SUPPLIED TEXT:
::::::

2019-03-08 Thread Neal Gompa
On Fri, Mar 8, 2019 at 3:21 AM Panu Matilainen  wrote:
>
> On 3/7/19 5:52 PM, Florian Weimer wrote:
> > * Panu Matilainen:
> >
> >> On 3/7/19 1:13 PM, Florian Weimer wrote:
> >>> * Richard W. M. Jones:
> >>>
>  $ sudo dnf install glibc-headers.i686
> >>> …
>  Downgrading:
> >>>
> >>> That looks like a bug in itself.
> >>>
> >>> The last time I looked at something similar, I saw this: RPM would not
> >>> adjust a pre-existing symbolic link to a new target very late in the
> >>> transaction.  Like deleting old files which are gone in an update or
> >>> downgrade, this does *not* happen when the unpacking of the replacement
> >>> package happens, but towards the conclusion of the transaction.  In the
> >>> meantime, scriptlets run with the broken file system.
> >>>
> >>> In your case, maybe one of the scriptlet errors prevented the final step
> >>> with the adjustment of the symbolic link by RPM.
> >>>
> >>> (Just to be clear, the symbolic link is regularly packaged, it's not
> >>> something that we manage using scripts.)
> >>
> >> IIRC the issue is that at when ldconfig runs from the package scripts,
> >> on downgrade the newer file is still on disk and thus ldconfig leaves
> >> the link the way it is, but at the end of transaction it'll be gone
> >> and symlinks can be broken.
> >
> > Is there a chance that RPM will be changed to run more scriptlets with
> > the final disk contents?
>
> There's %transfiletriggerin, %transfiletriggerpostun and %posttrans that
> run after the entire transaction, and then the individual postun-type
> scripts/triggers. What is it that you're missing?
>
> >
> >> $ rpm -q --filetriggers glibc-common
> >> transfiletriggerin scriptlet (using /bin/sh) -- /lib, /lib64,
> >> /usr/lib, /usr/lib64
> >> /sbin/ldconfig
> >> transfiletriggerpostun scriptlet (using /bin/sh) -- /lib, /lib64,
> >> /usr/lib, /usr/lib64
> >> /sbin/ldconfig
> >>
> >> The %transfiletriggerpostun would've probably fixed it if it used -p
> >>  instead of shell.
> >
> > We switched to the shell for the benefit of rpm-ostree.
> >
>
> Sigh...

Will this be the motivator for rpm-ostree to finally support Lua scriptlets[1]?

::::::

ACTIVITY A:
Reproduce word for word the lines of the records from the one containing "SUBSCRIBE TO THE MAGAZINE" through the last line of the records, both included.
The records are unrelated to the RPM mailing-list thread.

::::::

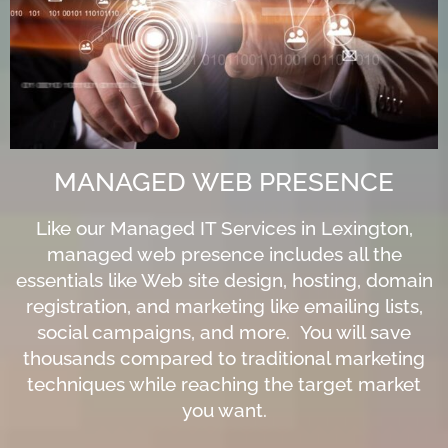
MANAGED WEB PRESENCE
Like our Managed IT Services in Lexington,
managed web presence includes all the
essentials like Web site design, hosting, domain
registration, and marketing like emailing lists,
social campaigns, and more. You will save
thousands compared to traditional marketing
techniques while reaching the target market
you want.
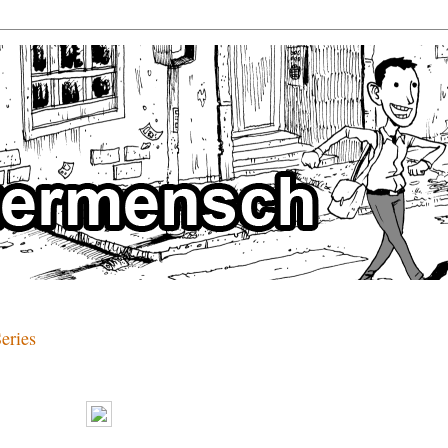
eries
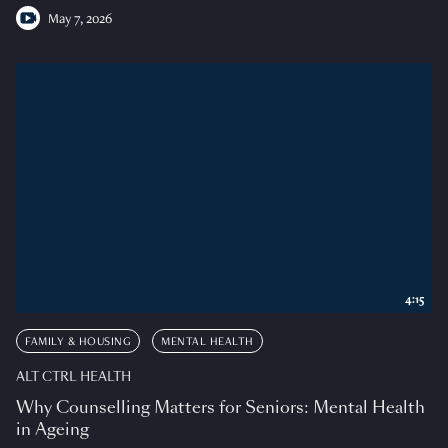
May 7, 2026
4:15
FAMILY & HOUSING
MENTAL HEALTH
ALT CTRL HEALTH
Why Counselling Matters for Seniors: Mental Health
in Ageing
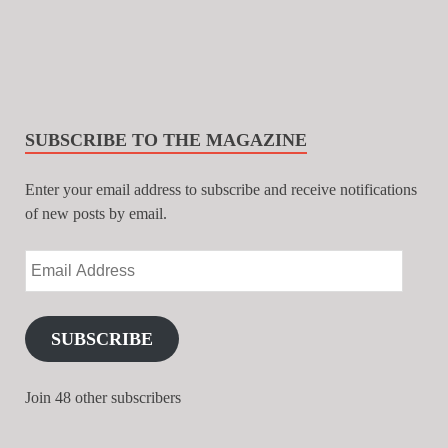
SUBSCRIBE TO THE MAGAZINE
Enter your email address to subscribe and receive notifications
of new posts by email.
SUBSCRIBE
Join 48 other subscribers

::::::

ACTIVITY B:
In the RPM mailing-list thread, which scriptlet would probably have fixed the broken link if it had used -p instead of the shell?

TASK OUTPUT A:
SUBSCRIBE TO THE MAGAZINE
Enter your email address to subscribe and receive notifications
of new posts by email.
SUBSCRIBE
Join 48 other subscribers

TASK OUTPUT B:
The %transfiletriggerpostun scriptlet.